We saw earlier in the year how the young Gordon Brown (Britain's next prime minister) battled, as student rector of Edinburgh University back in the 1970s, to boycott cultural and intellectual exchanges between African apartheid states and the UK. When the more cautious University Secretary (the university's head official) found Brown's stance on excluding all Rhodesians from an Edinburgh University conference -- blaming liberal academics for their government's racialist stance -- a bit unfair, Brown replied:

"The argument for the continued contacts between South African and Rhodesian "liberals" and ourselves is based on the assumption that efforts of these University liberals will help the fight against apartheid, which seems to us dubious... Isolation -- rather than contact -- will stimulate fundamental change. The liberal dialogue... has failed."

Thirty years later, with apartheid defeated, in part, by exactly such outside pressures, including cultural ones, Brown's stance seems much more reasonable and orthodox than it may have done at the time. Bans and boycotts may have stymied Rhodesian liberal dialogue, but they contributed to the creation of democratic republics in Zimbabwe and South Africa. Despite their imperfections, both are better than what went before. Hard-line white settler minorities were displaced from the centres of power.

There's an increasing sense that something similar must happen in Israel, and that even artists might have a role to play. Last week a long-time hero of mine, the writer John Berger, wrote a letter to The Guardian newspaper calling for a cultural boycott of Israel. The letter was signed by about 90 artists, musicians, writers, film directors and intellectuals including another hero of mine, Brian Eno, the artist Cornelia Parker, the writer Arundhati Roy, and many others.

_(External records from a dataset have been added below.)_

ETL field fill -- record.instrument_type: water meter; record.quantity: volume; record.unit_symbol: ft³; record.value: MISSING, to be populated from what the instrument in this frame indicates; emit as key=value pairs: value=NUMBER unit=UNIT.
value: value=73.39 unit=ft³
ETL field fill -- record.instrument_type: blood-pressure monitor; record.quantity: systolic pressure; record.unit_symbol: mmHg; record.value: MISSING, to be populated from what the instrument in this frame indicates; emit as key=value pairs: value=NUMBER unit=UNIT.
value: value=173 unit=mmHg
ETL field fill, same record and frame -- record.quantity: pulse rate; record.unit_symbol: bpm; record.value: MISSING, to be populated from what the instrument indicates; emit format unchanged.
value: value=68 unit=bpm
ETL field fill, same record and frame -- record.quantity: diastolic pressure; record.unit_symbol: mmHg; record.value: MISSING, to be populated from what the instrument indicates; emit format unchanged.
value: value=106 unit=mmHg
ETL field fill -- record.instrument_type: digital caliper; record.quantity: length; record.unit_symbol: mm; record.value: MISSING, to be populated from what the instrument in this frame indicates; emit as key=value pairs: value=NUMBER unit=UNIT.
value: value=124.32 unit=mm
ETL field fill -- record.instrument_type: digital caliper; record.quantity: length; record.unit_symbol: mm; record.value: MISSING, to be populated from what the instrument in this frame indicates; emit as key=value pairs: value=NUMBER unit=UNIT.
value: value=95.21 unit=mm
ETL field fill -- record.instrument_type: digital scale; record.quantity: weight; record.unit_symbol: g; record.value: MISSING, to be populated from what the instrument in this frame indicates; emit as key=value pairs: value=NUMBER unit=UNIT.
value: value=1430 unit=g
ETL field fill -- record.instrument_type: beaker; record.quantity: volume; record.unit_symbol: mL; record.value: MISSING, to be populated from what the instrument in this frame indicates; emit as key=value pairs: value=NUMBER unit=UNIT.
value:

Berger explained that for him the boycott involved refusing to let his novels be published by Israeli publishing houses until the Palestinian question is satisfactorily resolved. Film director Ken Loach said he'd keep his films out of state-sponsored Israeli film festivals. "It could be a factor in Israeli policy changing," Berger said. "Of course its effects will not be gigantic but it is a way of not staying silent. It is a very personal call ... a way of encouraging the very courageous Israelis who oppose their government and an encouragement to Palestinians to somehow go on surviving."

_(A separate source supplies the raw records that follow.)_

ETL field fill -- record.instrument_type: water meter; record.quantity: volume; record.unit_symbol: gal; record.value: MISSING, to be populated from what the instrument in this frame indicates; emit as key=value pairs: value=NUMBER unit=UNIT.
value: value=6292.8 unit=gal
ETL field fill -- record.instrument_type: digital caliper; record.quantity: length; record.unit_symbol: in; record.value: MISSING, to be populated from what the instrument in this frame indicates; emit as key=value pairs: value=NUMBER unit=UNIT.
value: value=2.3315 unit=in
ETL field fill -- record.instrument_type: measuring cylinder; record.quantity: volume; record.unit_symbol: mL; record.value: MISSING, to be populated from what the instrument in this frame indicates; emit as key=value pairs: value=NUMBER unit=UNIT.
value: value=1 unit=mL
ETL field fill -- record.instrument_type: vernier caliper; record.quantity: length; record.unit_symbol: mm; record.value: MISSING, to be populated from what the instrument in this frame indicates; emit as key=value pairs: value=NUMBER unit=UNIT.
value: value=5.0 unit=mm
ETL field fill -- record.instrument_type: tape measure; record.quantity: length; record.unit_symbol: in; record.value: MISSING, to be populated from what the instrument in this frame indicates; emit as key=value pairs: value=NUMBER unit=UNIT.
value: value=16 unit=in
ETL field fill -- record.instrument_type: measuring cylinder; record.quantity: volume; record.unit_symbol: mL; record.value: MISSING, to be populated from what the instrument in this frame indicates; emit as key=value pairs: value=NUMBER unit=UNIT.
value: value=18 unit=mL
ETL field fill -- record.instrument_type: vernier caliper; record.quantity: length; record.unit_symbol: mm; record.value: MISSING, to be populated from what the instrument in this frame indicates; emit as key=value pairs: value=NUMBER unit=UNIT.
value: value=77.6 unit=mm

As an article on American site Alternet points out, "surviving" is currently the best the Palestinians can hope for.

"The bleakness of life for Palestinians, especially in the Gaza Strip, is a mystery only to us. In the current Israeli campaign in Gaza, now sealed off from the outside world, almost 500 Palestinians, most unarmed, have been killed. Sanctions, demanded by Israel and imposed by the international community after the Hamas victory last January in what were universally acknowledged to be free and fair elections, have led to the collapse of civil society in Gaza and the West Bank, as well as widespread malnutrition. And Palestinians in the West Bank are being encased, in open violation of international law, in a series of podlike militarized ghettos with Israel's massive $2 billion project to build a "security barrier." This barrier will gobble up at least 10 percent of the West Bank, including most of the precious aquifers and at least 40,000 acres of Palestinian farmland. The project is being financed in large part through $9 billion in American loan guarantees, although when Congress approved the legislation in April 2003, Israel was told that the loans could be used "only to support activities in the geographic areas which were subject to the administration of the Government of Israel prior to June 5, 1967."

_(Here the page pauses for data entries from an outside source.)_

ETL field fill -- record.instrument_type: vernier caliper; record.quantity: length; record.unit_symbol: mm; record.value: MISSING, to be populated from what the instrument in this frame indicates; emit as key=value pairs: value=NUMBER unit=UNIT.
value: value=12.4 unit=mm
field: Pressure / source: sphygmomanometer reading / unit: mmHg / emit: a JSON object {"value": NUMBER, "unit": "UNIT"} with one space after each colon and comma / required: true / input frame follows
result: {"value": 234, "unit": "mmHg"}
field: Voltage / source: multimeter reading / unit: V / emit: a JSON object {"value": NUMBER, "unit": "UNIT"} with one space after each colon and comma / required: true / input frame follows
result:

"But it is in Gaza that conditions are currently reaching a full-blown humanitarian crisis. "Gaza is in its worst condition ever," Gideon Levy wrote recently in the Israeli paper Ha'aretz. "The Israel Defense Forces have been rampaging through Gaza -- there's no other word to describe it -- killing and demolishing, bombing and shelling, indiscriminately. ... How contemptible all the sublime and nonsensical talk about 'the end of the occupation' and 'partitioning the land' now appears. Gaza is occupied, and with greater brutality than before. ... This is disgraceful and shocking collective punishment."